As hundreds of mysterious SUV-sized drones with red and green flashing lights (Christmas!) circle and hover over the East coast, many people are asking, is there a dirty bomb on the loose? Should we be concerned? Another “trending topic”: Project Blue Beam, an alleged atmospheric light show made to look interstellar, sending messages and wild images to individuals in the guise of aliens or religious figures, for the purposes of ushering in a new world religion and inaugurating the New World Order with holograms and false promises from the Antichrist. Very woo-woo… but X, the everything app, formerly Twitter (I still call it Twitter), has a lot of stuff on Project Blue Beam, and who am I to refuse? It’s not as if I’m going to start making tinfoil hats. It’s all part of “the show.” I just watched the 1978 turgid tearjerker Ice Castles and I can’t stop thinking about the Christmas-colored drones in the sky and the non-zero possibility that there’s a nuke about to go off somewhere on the East Coast.
Even if I hadn’t just read his two memoirs—Barry Sonnenfeld, Call Your Mother and Best Possible Place, Worst Possible Time—the news of the past couple of days would’ve reminded me of Sonnenfeld’s Big Trouble. Based on Dave Barry’s 1999 novel, Big Trouble was scheduled for release on September 21, 2001, but, like so many others, was pulled from release calendars because of unfortunate similarities to the September 11, 2001 attacks. Many movies were affected by this, and many were altered, inexplicably removing the Twin Towers from films show before September 11, erasing what would’ve been the final images of the World Trade Center on film. Zoolander is one of those films missing the Towers; Cameron Crowe insisted he keep them for Vanilla Sky. Neither of them missed their fall 2001 release dates.
Big Trouble did, despite being set entirely in Miami.

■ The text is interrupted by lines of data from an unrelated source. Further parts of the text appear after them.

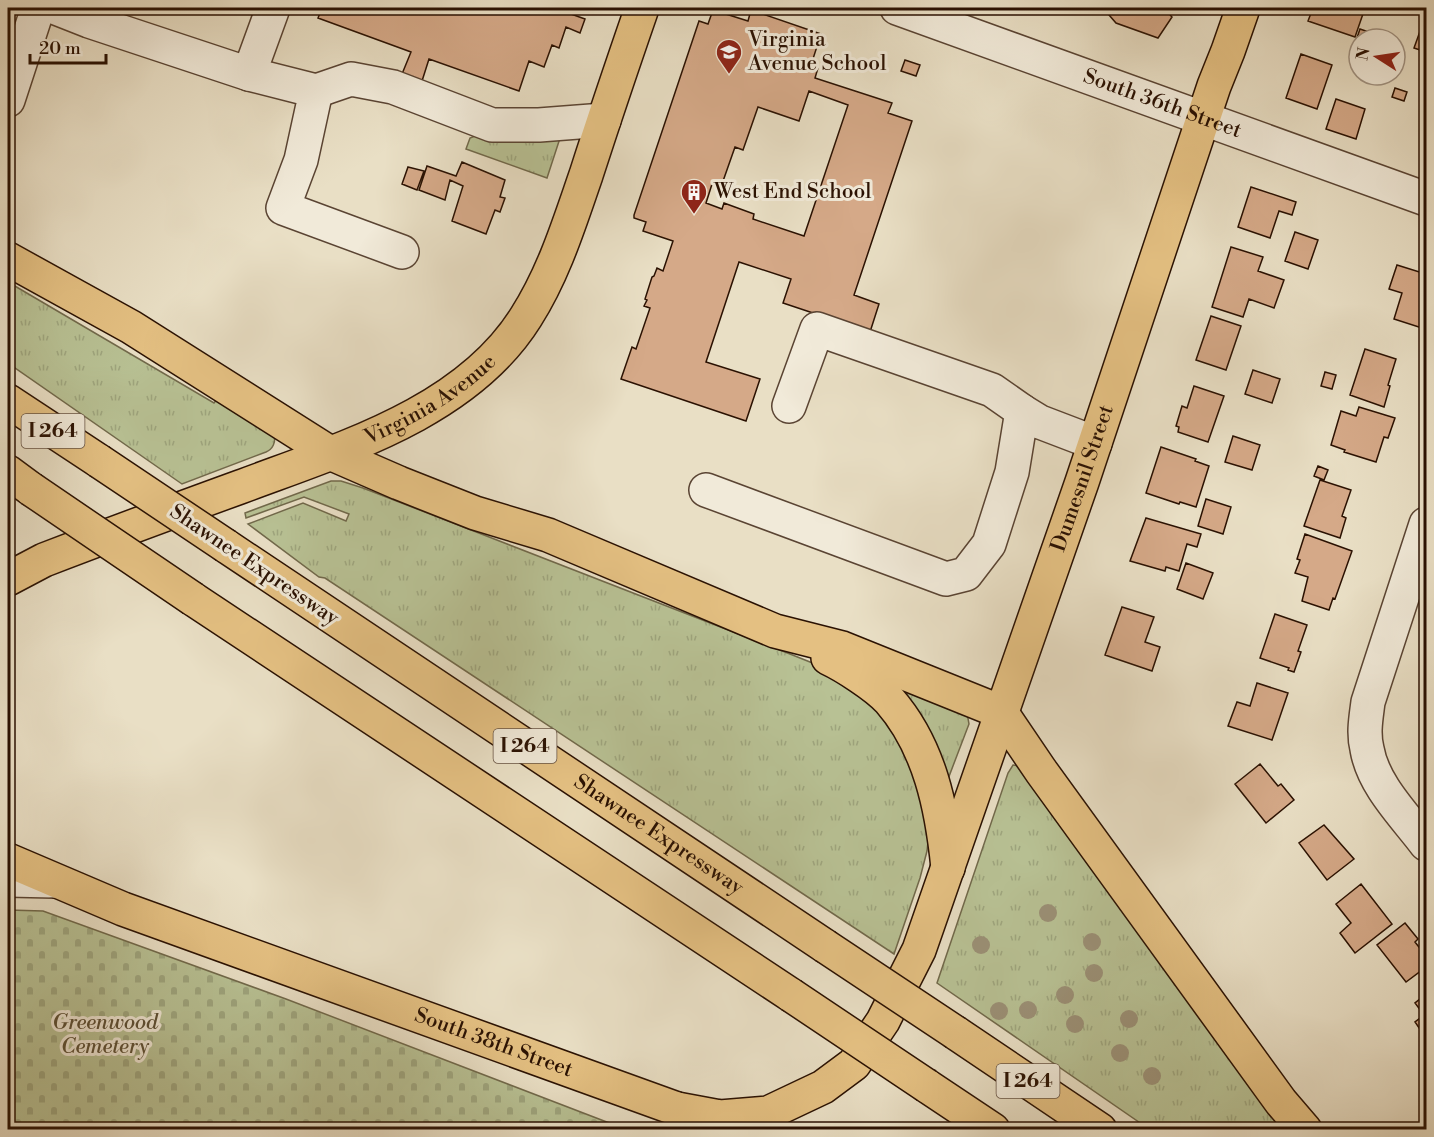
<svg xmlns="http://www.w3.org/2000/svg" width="1434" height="1137" viewBox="0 0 1434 1137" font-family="'Libre Bodoni',serif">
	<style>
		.grass { fill: url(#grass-tufts); stroke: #71694b; stroke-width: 1.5 }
		.cemetery { fill: url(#cemetery-stones); stroke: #71694b; stroke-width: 1.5 }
		.building { fill: #d5a988; stroke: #2a1102; stroke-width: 1.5; fill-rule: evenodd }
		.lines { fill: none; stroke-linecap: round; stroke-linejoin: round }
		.minor-casing { stroke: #5a4433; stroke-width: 36 }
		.major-casing { stroke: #2a1102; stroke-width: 36 }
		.highway-casing { stroke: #2a1102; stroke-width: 36 }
		.minor { stroke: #f1ead9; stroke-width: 33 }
		.major { stroke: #e4c082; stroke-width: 33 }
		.highway { stroke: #e4c082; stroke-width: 33 }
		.highway-bridge-casing { stroke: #2a1102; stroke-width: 36; stroke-linecap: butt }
		.highway-bridge { stroke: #e4c082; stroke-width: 33 }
		.tree { fill: #9b9076 }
		.labels { text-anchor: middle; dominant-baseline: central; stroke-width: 6; stroke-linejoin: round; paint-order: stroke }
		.shield { fill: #f1ead9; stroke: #665242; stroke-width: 1.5 }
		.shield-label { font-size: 20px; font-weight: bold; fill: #2a1102 }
		.poi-label { font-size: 21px; fill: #2a1102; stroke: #f1ead9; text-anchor: start }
		.street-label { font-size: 21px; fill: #2a1102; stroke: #f1ead9 }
		.park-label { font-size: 21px; font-style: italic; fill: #5c4f35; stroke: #f1ead9 }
	</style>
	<defs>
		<pattern id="grass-tufts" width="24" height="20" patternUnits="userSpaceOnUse" patternTransform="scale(1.5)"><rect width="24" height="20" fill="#b8c194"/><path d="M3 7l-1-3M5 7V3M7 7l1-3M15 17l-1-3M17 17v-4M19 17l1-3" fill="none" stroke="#9ea57e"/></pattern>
		<pattern id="cemetery-stones" width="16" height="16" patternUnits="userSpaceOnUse" patternTransform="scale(1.5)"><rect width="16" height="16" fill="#b8c194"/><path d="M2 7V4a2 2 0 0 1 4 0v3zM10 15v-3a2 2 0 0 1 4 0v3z" fill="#9ea57e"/></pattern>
	</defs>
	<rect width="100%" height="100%" fill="#e9dfc5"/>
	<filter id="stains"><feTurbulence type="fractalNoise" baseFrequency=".00333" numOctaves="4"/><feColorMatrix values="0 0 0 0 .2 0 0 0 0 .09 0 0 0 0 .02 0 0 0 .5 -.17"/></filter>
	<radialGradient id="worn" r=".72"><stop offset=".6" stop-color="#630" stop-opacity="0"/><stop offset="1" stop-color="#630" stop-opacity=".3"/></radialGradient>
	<path class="grass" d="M562 132 547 178 466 149 470 138 475 136Z
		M8 282 214 403 217 399 274 435C276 442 273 449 266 452L182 484 8 363Z
		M331 481H341L363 488 790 654 815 664 862 692 903 737 930 823 927 851 920 878 894 954 325 578 319 577 248 524 303 503 346 521 349 514 304 497 246 518 245 513Z
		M882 676 967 713 969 724 948 779Z
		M1013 765 1019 766 1286 1129H1149L937 983 1008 773Z"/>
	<path class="cemetery" d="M8 910 43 911 286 999 625 1129H8Z"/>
	<path class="building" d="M322 8H573L571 14 585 19 580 33 566 27 559 48 552 45 544 67 529 61 519 91 429 59 422 81 402 74 411 52 318 18Z
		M1103 8H1164L1172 17 1158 38 1116 23Z
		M1313 8H1365L1355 37 1308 21Z
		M713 10 748 21 751 10 821 34 811 65 818 68 815 78 892 103 888 113 912 121 854 295 879 304 870 332 783 303 791 279 739 262 706 362 760 379 746 421 621 379 632 347 636 349 650 308 644 306 647 300 645 299 652 277 654 276 657 268 663 271 673 241 643 231 646 222 634 218V215L699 21 708 24ZM809 91 848 105 804 236 753 219 754 214 724 203 722 209 706 203 713 181 722 184 735 147 743 150 758 107 799 121Z
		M1423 23 1426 24V52L1414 48Z
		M1360 29 1389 39H1359V61L1350 58Z
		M1301 54 1332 65 1317 109 1286 98Z
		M905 60 920 65 916 76 901 71Z
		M1395 88 1407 92 1404 101 1392 97Z
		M1336 99 1365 109 1356 139 1326 129Z
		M462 162 505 180 500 197 505 198 500 212 495 210 486 234 452 221 463 186 450 180 445 200 419 190 427 166 456 176Z
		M408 167 424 171 417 190 402 184Z
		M1251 187 1296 202 1292 215 1279 211 1270 238 1238 227Z
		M1295 232 1318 240 1308 269 1285 261Z
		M1231 247 1263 257 1258 271 1284 280 1274 308 1249 299 1243 317 1212 307Z
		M1397 265 1426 274 1425 329 1394 319 1402 293 1389 289Z
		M1211 316 1241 326 1226 370 1196 360Z
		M1365 349 1396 359 1388 385 1390 386 1384 407 1350 395Z
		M1253 370 1280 379 1272 403 1245 394Z
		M1325 372 1336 375 1332 389 1321 386Z
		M1194 386 1224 396 1208 442 1178 432 1179 427 1176 426 1182 406 1187 408Z
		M1359 407 1395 418 1388 438 1384 437 1376 462 1344 452 1345 450 1331 445 1341 411 1356 416Z
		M1233 436 1260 445 1252 470 1225 462Z
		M1161 447 1196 459 1195 461 1209 466 1196 507 1180 502 1179 504 1146 493Z
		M1318 466 1328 470 1324 480 1314 476Z
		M1320 480 1351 490 1342 516 1346 518 1340 538 1304 526Z
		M1206 499 1231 507 1223 534 1198 526Z
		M1146 518 1201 534 1197 547 1187 544 1179 571 1166 567 1165 571 1130 561Z
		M1305 534 1352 551 1335 599 1333 598 1329 610 1302 601 1308 577 1295 573 1300 560 1297 559Z
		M1186 563 1213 573 1203 599 1177 589Z
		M1122 607 1154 617 1145 642 1160 647 1152 671 1105 655Z
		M1275 614 1307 625 1298 651 1301 652 1294 672 1288 670 1289 668 1260 658Z
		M1257 683 1288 693 1272 740 1228 726 1237 702 1250 706Z
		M1260 764 1278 786 1281 784 1294 800 1266 823 1235 784Z
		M1324 825 1354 859 1327 880 1299 843Z
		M1361 884 1392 924 1355 953 1340 933 1351 923 1336 904Z
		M1405 923 1418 939 1415 942 1426 956V967L1406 982 1377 945Z
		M1426 994V1038L1415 1022 1424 1015 1415 1003Z"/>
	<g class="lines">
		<g class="minor-casing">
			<g id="minor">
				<path d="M56 8 89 21 249 74"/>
				<path d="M273 8 249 74 316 91 301 160 283 208 402 252"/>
				<path id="s1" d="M897 8 1426 199"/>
				<path d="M316 91 351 79 393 87 492 125H539L604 120"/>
				<path d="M8 100 38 8"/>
				<path d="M789 406 817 329 992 390 1022 411"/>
				<path d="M706 490 946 579 966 574 989 544 1012 472 1022 411 1040 422 1095 443"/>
				<path d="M1426 524 1368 702C1366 718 1363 733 1367 749 1373 785 1405 816 1426 844"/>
				<path d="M8 880 54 881"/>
			</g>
		</g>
		<g class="major-casing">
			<g id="major">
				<path id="s2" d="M8 579 44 560C109 535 174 511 240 487 341 449 466 413 526 317 554 273 569 224 586 175 604 119 623 63 642 8"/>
				<path id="s3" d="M8 860 123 909 677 1109 720 1117 768 1113 823 1087 854 1064 883 1021 919 950 1082 482 1214 86 1228 51 1243 8"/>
			</g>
		</g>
		<g class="highway-casing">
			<g id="highway">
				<path d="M8 259 131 327 330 453 399 483 475 513 548 535 775 631 842 648 1001 712 1041 771 1281 1102 1305 1130"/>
				<path d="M8 401 99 461"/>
				<path d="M8 472 31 489"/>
				<path id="s4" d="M226 546 825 946"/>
				<path d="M193 599 791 995"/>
				<path d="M828 658C845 666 876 686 889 700 930 747 942 808 948 868"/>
				<path d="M956 1033 1100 1130"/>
				<path d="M927 1086 993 1130"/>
				<path d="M677 1109 720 1130"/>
			</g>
		</g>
		<use href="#minor" class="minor"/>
		<use href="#major" class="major"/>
		<use href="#highway" class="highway"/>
		<g class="highway-bridge-casing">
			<path id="highway-bridge" d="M99 461 226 546
				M31 489 193 599
				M825 946 956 1033
				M791 995 927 1086"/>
		</g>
		<use href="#highway-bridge" class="highway-bridge"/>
	</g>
	<g class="tree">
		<circle cx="1048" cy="913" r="9"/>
		<circle cx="1092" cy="942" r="9"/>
		<circle cx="981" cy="945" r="9"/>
		<circle cx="1094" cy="973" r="9"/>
		<circle cx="1065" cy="995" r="9"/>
		<circle cx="1028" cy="1010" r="9"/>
		<circle cx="999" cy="1011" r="9"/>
		<circle cx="1129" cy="1019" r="9"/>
		<circle cx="1075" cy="1024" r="9"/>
		<circle cx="1120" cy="1053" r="9"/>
		<circle cx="1152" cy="1076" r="9"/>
	</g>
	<defs>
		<g id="school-pin" transform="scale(1.35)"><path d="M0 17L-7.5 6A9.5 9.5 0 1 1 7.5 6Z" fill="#8f2418" stroke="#f1ead9"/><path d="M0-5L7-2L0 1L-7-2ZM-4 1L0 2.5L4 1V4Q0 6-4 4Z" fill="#fff"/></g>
		<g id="building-pin" transform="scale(1.35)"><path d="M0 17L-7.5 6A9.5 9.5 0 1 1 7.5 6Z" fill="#8f2418" stroke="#f1ead9"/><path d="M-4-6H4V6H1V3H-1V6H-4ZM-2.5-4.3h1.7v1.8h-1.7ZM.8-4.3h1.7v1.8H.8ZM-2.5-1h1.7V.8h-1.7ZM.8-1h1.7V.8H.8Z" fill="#fff"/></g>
	</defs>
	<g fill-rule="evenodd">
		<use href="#school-pin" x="729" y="52"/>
		<use href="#building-pin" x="694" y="192"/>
	</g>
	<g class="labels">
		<g class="shield">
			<rect x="21.5" y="414" width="63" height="34" rx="4.5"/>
			<rect x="493.5" y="729" width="63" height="34" rx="4.5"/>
			<rect x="996.5" y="1064" width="63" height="34" rx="4.5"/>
		</g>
		<g class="shield-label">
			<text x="53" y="431">I 264</text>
			<text x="525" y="746">I 264</text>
			<text x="1028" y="1081">I 264</text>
		</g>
		<g class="poi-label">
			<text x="748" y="40">Virginia<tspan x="748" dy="24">Avenue School</tspan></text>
			<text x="714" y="192">West End School</text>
		</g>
		<g class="street-label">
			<text stroke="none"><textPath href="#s1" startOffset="282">South 36th Street</textPath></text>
			<text stroke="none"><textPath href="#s2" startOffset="460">Virginia Avenue</textPath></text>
			<text stroke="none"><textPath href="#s3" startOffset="1536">Dumesnil Street</textPath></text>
			<text transform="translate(254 565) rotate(34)">Shawnee Expressway</text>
			<text stroke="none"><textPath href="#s4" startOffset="520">Shawnee Expressway</textPath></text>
			<text stroke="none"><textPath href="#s3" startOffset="519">South 38th Street</textPath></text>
		</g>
		<g class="park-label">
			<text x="105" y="1023">Greenwood<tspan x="105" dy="24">Cemetery</tspan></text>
		</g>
	</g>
	<rect width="1434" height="1137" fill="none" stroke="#e9dfc5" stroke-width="30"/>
	<rect x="9" y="9" width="1416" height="1119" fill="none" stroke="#2a1102" stroke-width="3"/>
	<rect x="15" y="15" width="1404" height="1107" fill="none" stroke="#2a1102" stroke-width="1.5"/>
	<g transform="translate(1377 57) rotate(282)"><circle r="28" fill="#f1ead9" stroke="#a19383" stroke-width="1.5"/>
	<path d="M0-4.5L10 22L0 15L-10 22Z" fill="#8f2418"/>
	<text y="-9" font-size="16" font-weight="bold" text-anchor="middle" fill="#2a1102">N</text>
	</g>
	<path d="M30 54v9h76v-9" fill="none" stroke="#2a1102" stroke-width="3"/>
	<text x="39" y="54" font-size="18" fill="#2a1102" stroke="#f1ead9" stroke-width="4.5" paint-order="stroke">20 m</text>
	<rect width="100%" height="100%" filter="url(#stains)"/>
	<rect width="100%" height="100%" fill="url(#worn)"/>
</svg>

Dennis Farina and Jack Kehler have been hired to assassinate Stanley Tucci, father of Zooey Deschanel and husband of Rene Russo; Deschanel’s classmates Ben Foster and DJ Qualls inadvertently interrupt the assassination by pranking Deschanel, leaving a bullet in a TV and cops Janeane Garofalo and Patrick Warburton on the scene. Tim Allen’s ostensibly the star of this movie, but after delivering some voice over in some early scenes in which he appears, he’s missing in action for most of the movie. Somehow, a nuclear bomb gets onto an airplane and everyone heads to the airport.
FBI agents, a hippy who loves Fritos who Sofia Vergara thinks is Jesus Christ (Jason Lee), goats and gators… a very wacky comedy set to non-stop wacky, lampshade on your head music, the very kind that Sonnenfeld rails against in his interviews and books. This is bootleg Elmore Leonard, with a good cast of characters with little to do but wail and wave their arms.
But it’s not an unwatchable failure like Sonnenfeld’s Wild Wild West. I saw both of these movies when they came out, but the promotion was miles apart: you couldn’t escape Wild Wild West in New York City when it came out in 1999. Even as a six-year-old I knew I was being ripped off and let down by the actual movie, but I liked the tie-ins. I remember a very elaborate Burger King display… Big Trouble was dumped into one of the screens at the United Artists Union Square 14 in April 2002, and I saw it with my mom and brother. We went to Toys ‘R’ Us afterwards and didn’t get anything. It was already dark. The zany comedy would run its course for a few more years, but by 2003 a new wave—the last wave?—of comedy had arrived in Hollywood. There would be many more cameras, many more takes, and far fewer set pieces and stunts. No wonder Sonnenfeld regards Big Trouble as one of his best movies: it’s a perfectly made product of its time, already obsolete upon release.